In 1948, six boys held at the facility were sterilized, according to the Biennial Report of the Eugenics Board of North Carolina, 1950. These procedures were authorized by the Eugenics Board in collaboration with the nationwide fight against feeblemindedness that resulted in the compulsory sterilization of over 60,000 individuals. S.G. Hawfield, who was superintendent of the school and resigned just before the sterilizations began, wrote in his book “History of the Stonewall Jackson Manual Training and Industrial School” that the statistics on the educational distribution of the boys at the school in the early 1940s show, “a great amount of retardation in school among the boys who have been enrolled here.” According to his book, 283 of the 323 inmates, 87 percent, in 1944 were classified as “retarded.”

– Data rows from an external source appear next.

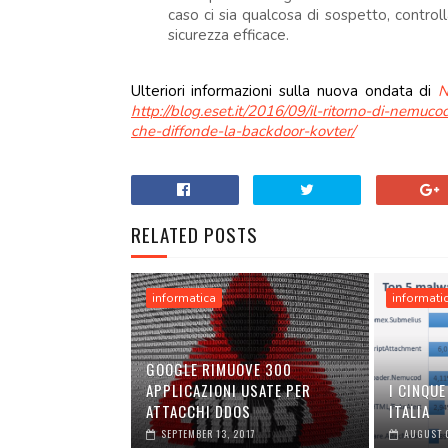
caso ci sia qualcosa di sospetto, control
sicurezza efficace.
Ulteriori informazioni sulla nuova ondata di
N
http://blog.eset.it/2016/09/il-ritorno-di-nemuc
che-diffonde-la-backdoor-kovter/
RELATED POSTS
informatica
informati
GOOGLE RIMUOVE 300
APPLICAZIONI USATE PER
I CINQUE
ATTACCHI DDOS
ITALIA
SEPTEMBER 13, 2017
AUGUST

The old campus is not completely out of use, either. The facility currently has a pet therapy program, where rescued dogs are used to rehabilitate the at-risk youth of the center. This program started in 1992, and is one of the longest running programs in the state’s juvenile justice program. There are five dogs in the program today, housed in a concrete shelter on the old campus. The animals serve as a learning opportunity for the boys in the facility, who learn about state cruelty laws, how to care for the animals and how to administer basic first aid. The program also allows them to just play with the dogs, and perhaps receive unconditional affection that they may not get otherwise.
“It was started by Stonewall Jackson staff for the purpose of providing juveniles with the opportunity to work together as a team and provide them with an additional meaningful activity. Since that time it has become much more of a kennel management activity, meaning that the juveniles assist in the care and upkeep of the dogs as opposed to an actual clinical intervention,” said Brown.
There is also a horticulture and aquaponic program at the facility, operated out of the greenhouses on campus.
“The very nature of the treatment program here at Stonewall Jackson is in and of itself therapeutic and designed to rehabilitate the youth,” he said.
While the facility harbors a dark past, both members of the community and those who work at the facility look toward the future. New programs hope to help the boys sentenced to the correctional center today, men victimized by the horrors of mistreatment share their stories and the ivy continues to twist along the walls that stand as crumbling monuments to those who died before their stories could be public.